Christ, what don't we industrial civilization-types have that causes things to light up?

Powerlines, obviously, are the big offenders. Many of the current fires were lit off by the big windstorm that blew through here at the end of the first week of September; falling limbs and trees hit or knocked down powerlines, and the dry East wind whipped up the sparks into a firestorm.

But you got your exhaust pipes, your brush- and trash-burning, your cigarette butts, your fireworks, your gender reveal parties...fuck, as my old drill sergeant used to say; "People, enh? They could fuck up a wet dream."

And, of course, you have your woods dwellers.

Here in Oregon we have two main varieties.

Our well-to-do love to live in the woodlands. They plant their communities thick with trees, they push their homes deep into the forests, because...well, it's Oregon, and we're timber people, right? Never mind the Tesla in the driveway, we're just flannel-shirted loggers at heart.

And there's also a bunch of genuine flannel-shirted poor people who hang on in the woods at the fringes of the cities, out in the scabby second-growth, because they need to live cheap and a shotgun shack in Clackamas County is goddamn cheap.

Both sorts usually don't bother to clear the undergrowth far enough away from the walls. Hell, the richies have lot of lovely flammable landscaping planted to make the place pretty. 

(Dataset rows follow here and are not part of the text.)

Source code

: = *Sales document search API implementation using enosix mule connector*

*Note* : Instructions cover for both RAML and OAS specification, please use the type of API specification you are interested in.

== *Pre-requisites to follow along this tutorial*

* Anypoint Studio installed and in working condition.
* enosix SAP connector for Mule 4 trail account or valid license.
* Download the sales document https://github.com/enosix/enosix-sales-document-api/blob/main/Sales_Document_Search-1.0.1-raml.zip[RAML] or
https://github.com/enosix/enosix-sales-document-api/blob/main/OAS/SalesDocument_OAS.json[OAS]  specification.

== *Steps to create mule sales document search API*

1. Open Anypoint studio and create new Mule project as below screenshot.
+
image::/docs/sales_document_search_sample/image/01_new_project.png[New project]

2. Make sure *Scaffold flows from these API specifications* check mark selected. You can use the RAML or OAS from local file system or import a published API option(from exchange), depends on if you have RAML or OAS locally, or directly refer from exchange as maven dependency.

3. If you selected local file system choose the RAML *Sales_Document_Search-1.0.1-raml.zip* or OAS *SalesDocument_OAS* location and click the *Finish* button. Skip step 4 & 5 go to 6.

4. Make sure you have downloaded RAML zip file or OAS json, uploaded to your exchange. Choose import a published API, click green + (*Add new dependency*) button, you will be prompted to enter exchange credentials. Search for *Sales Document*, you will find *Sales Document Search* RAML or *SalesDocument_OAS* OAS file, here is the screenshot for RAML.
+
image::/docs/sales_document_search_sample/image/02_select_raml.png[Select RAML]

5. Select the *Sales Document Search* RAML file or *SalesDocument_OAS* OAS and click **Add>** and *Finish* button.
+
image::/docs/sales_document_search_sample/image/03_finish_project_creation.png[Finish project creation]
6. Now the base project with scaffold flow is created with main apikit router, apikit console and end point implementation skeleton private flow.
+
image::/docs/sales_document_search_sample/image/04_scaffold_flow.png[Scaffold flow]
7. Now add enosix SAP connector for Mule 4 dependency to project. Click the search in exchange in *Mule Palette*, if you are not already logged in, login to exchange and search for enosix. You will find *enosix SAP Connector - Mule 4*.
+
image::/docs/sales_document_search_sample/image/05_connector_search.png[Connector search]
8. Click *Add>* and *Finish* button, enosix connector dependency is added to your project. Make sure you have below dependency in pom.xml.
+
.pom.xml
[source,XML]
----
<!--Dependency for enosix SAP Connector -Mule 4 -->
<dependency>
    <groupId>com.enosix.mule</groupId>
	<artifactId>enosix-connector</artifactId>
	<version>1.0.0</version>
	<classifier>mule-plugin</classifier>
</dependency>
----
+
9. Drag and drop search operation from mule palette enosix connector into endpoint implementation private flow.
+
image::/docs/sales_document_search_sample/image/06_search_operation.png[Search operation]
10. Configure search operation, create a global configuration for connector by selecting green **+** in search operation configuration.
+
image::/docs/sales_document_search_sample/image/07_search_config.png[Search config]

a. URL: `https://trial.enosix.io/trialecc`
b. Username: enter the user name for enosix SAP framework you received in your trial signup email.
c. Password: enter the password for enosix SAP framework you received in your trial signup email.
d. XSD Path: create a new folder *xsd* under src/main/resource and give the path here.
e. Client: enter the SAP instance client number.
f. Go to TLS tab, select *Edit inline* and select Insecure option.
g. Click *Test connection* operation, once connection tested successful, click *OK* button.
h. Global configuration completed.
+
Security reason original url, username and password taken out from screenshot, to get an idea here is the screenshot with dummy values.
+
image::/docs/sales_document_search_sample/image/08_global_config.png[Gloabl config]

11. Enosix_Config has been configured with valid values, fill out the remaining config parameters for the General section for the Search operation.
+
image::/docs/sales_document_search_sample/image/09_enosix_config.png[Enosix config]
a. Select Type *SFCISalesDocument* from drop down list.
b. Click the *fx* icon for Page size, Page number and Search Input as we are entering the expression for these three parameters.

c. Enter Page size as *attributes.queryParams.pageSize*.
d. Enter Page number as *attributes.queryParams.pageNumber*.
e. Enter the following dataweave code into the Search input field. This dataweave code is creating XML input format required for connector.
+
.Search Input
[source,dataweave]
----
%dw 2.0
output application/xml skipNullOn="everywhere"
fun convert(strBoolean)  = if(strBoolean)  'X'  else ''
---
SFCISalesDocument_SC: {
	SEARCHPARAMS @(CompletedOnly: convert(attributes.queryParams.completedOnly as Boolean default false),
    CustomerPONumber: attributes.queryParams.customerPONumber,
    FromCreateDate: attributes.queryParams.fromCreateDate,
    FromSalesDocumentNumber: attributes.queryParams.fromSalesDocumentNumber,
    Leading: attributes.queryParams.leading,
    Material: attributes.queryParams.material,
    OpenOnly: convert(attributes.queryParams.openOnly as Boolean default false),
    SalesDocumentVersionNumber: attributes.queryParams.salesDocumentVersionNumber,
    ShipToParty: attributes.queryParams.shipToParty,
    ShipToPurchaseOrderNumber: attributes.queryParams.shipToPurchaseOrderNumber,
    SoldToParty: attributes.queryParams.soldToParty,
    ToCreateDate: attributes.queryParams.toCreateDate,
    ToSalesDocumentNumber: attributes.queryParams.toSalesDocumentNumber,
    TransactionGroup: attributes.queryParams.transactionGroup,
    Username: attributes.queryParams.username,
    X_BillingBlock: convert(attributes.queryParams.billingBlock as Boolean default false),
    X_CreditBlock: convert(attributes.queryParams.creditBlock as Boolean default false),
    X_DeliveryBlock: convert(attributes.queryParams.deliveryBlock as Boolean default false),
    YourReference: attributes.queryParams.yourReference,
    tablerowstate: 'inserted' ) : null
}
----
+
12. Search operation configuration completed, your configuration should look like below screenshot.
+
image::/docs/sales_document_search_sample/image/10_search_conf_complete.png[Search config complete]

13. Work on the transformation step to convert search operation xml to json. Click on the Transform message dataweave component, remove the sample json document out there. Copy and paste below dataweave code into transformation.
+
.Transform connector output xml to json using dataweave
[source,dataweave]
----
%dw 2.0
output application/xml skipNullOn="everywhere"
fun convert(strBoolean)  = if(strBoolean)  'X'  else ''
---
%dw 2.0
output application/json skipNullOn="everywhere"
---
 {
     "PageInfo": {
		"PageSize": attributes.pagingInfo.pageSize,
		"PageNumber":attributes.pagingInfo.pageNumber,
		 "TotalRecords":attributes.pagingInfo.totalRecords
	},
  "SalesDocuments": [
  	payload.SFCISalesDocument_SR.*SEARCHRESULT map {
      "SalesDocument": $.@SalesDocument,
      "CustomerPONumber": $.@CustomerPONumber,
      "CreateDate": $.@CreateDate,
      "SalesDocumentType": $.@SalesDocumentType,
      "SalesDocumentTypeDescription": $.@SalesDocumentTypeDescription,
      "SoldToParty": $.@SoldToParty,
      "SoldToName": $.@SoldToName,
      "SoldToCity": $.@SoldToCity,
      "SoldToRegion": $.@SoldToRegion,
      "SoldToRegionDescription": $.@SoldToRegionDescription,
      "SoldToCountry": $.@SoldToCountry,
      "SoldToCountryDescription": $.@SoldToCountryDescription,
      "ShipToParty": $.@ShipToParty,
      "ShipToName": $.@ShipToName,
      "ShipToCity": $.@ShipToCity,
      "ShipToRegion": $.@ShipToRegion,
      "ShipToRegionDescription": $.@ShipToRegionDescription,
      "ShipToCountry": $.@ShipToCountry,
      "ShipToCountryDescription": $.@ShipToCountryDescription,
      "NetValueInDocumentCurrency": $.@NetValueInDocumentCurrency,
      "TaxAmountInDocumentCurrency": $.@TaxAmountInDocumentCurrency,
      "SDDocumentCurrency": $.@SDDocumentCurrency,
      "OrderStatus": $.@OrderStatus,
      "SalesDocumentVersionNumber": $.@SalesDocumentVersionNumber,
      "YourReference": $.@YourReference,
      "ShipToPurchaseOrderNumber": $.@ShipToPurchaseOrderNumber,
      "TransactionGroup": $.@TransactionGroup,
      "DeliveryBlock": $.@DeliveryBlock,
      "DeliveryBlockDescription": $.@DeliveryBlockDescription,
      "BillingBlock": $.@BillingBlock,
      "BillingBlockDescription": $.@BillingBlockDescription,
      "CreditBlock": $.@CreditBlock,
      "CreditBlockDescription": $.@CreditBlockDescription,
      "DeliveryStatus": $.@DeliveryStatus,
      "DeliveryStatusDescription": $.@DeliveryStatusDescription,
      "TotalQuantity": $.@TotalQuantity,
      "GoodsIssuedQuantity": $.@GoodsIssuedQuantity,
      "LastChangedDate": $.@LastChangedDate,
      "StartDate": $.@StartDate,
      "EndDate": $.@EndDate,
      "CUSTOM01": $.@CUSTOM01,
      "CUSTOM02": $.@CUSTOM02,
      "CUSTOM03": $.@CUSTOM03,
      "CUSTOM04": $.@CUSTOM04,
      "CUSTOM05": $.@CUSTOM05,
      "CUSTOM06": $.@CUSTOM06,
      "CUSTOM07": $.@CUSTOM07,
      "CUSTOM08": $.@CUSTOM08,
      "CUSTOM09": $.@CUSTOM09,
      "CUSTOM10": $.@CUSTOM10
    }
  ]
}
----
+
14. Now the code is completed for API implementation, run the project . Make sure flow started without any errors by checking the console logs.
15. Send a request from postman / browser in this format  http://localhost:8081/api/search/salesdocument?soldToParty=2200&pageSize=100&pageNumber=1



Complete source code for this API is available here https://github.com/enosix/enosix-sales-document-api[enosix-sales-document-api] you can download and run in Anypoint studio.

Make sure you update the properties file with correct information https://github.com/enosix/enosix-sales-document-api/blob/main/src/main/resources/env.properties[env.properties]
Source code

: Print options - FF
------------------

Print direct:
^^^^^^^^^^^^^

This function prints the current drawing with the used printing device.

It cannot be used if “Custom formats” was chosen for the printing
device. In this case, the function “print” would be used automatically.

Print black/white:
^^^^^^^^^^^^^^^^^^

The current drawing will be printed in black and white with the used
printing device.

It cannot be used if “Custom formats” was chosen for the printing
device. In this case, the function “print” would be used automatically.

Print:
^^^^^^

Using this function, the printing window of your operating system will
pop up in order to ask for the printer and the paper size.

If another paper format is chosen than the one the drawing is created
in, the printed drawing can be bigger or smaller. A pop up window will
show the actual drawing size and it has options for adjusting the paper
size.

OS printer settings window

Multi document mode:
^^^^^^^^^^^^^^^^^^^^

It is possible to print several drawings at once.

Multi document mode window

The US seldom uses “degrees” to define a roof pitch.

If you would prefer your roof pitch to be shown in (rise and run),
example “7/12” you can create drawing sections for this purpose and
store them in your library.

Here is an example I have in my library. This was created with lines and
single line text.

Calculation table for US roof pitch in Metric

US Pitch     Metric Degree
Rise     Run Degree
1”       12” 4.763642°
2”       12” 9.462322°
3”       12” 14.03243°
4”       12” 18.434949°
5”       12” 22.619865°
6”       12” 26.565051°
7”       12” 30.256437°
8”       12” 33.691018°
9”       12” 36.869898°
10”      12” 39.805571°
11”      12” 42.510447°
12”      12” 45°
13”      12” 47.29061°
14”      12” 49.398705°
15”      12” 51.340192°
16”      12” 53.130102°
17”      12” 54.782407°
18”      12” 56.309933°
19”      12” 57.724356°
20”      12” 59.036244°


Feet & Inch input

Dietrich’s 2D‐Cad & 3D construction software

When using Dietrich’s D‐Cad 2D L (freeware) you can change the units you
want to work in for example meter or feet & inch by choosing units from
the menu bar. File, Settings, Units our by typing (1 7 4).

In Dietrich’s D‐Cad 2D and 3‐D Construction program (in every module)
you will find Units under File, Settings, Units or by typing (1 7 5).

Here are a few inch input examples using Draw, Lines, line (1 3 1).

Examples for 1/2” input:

The houses of both the scraggly poor and the manicured rich burn like sonsofbitches, though, when the fire rips through the place, forcing people to run, sometimes killing the ones who don't, or who can't, and forcing the firefighting teams to try and dig in and defend these damn firetraps to let the people inside escape.

So here we are.

Climate + Logging + People?

And there you have it. Years of fucking up the woods and then moving into them set the table, then the changes in the climate cooked the hell-feast, and we're here, huddling indoors because the smoke from the Santiam Fire...

...spread across our state in a choking blanket of eye-searing, throat-tightening misery for which we have only ourselves to blame.

And the notion that we will do anything sensible to change this?

That We the People will rein in industrial logging? That we will stop people from building in harm's way? That we will do any damn thing to reverse the inevitable slide back into the Paleocene-Eocene Thermal Maximum?

Ha.

Thanks. I needed a laugh right now. 

Because otherwise my throat is full of nothing but rage and smoke.